The answer in Can it happen that the image of a functor is not a category? does not apply in this situation: the functor there is not full. This question is not asking why the image of a functor is not a category, but it is asking when it is a category.
If $F: \mathcal{C} \to \mathcal{D}$ is full, then the image of $F$ is always a category. Clearly we have identity arrows on each object, and composition will be associative since it is associative in $\mathcal{D}$. So we only need to check that the image of $F$ is closed under composition (see also this answer to see what could go wrong).
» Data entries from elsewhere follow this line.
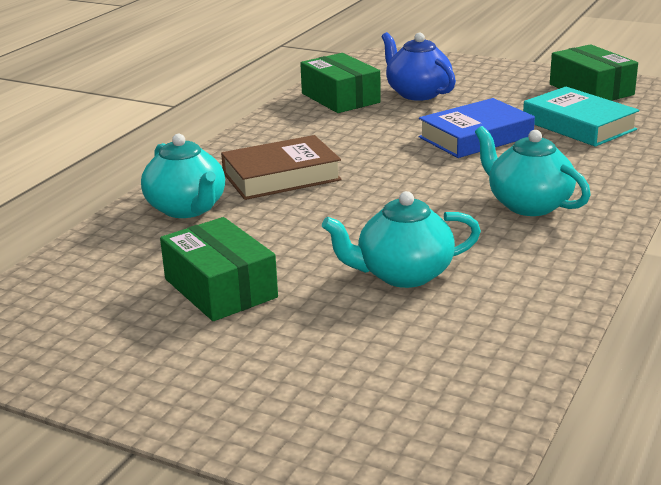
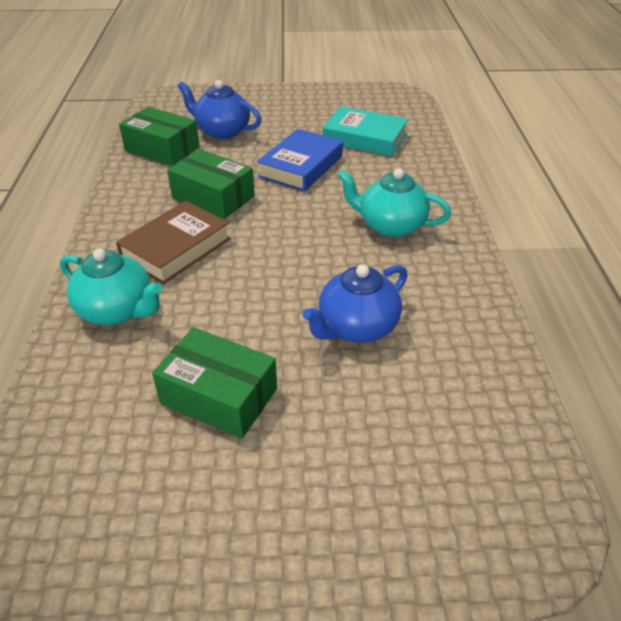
camera: 30 degrees left, 15 degrees up
turquoise teapot [322,191,481,288] -> blue teapot [302,264,408,343]
green box [550,44,638,101] -> green box moved to [167,149,255,219]

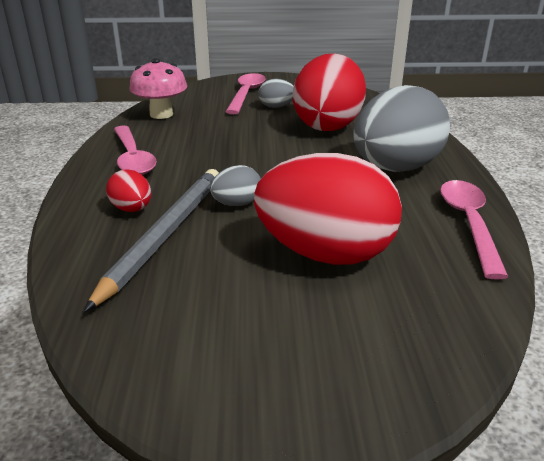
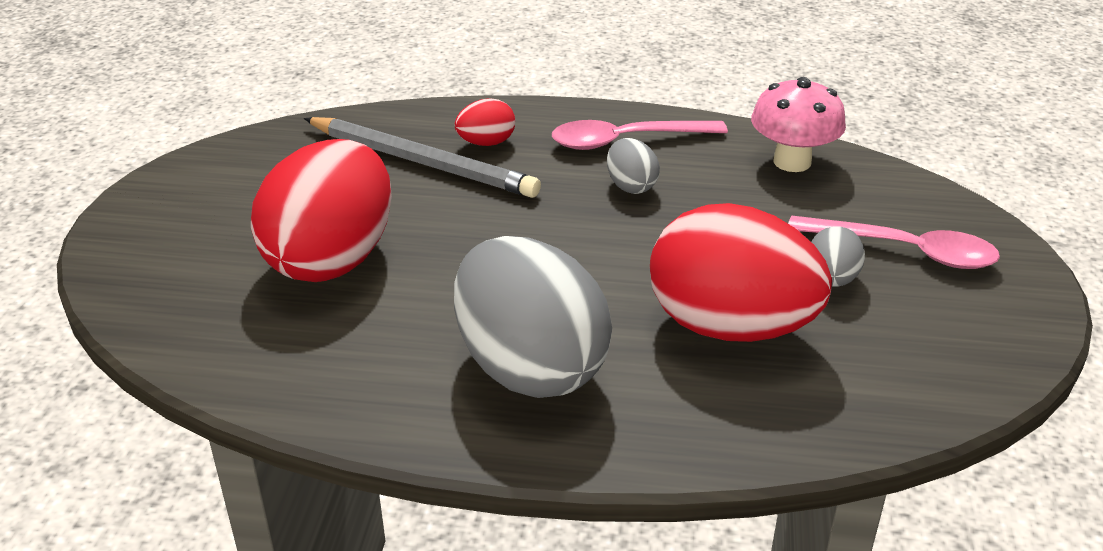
camera: 100 degrees right, 5 degrees up
grey egg [210,165,261,206] -> grey egg moved to [607,138,660,194]
pink spoon [440,180,508,280] -> none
Let $F(f): F(A) \to F(B)$ and $F(g): F(C) \to F(D)$ be arrows in the image of $F$, such that $F(B) = F(C)$. Then we can compose $F(f)$ and $F(g)$ in $\mathcal{D}$ to get $F(g)F(f): F(A) \to F(D)$. Since $F$ is full, we find $h: A \to D$ such that $F(h) = F(g)F(f)$. So $F(g)F(f)$ is in the image of $F$, and so the image of $F$ is closed under composition.
It may also be worth pointing out that if $F$ is injective on objects, its image forms a category. Again you need to check that it's closed under composition, which is an easy exercise.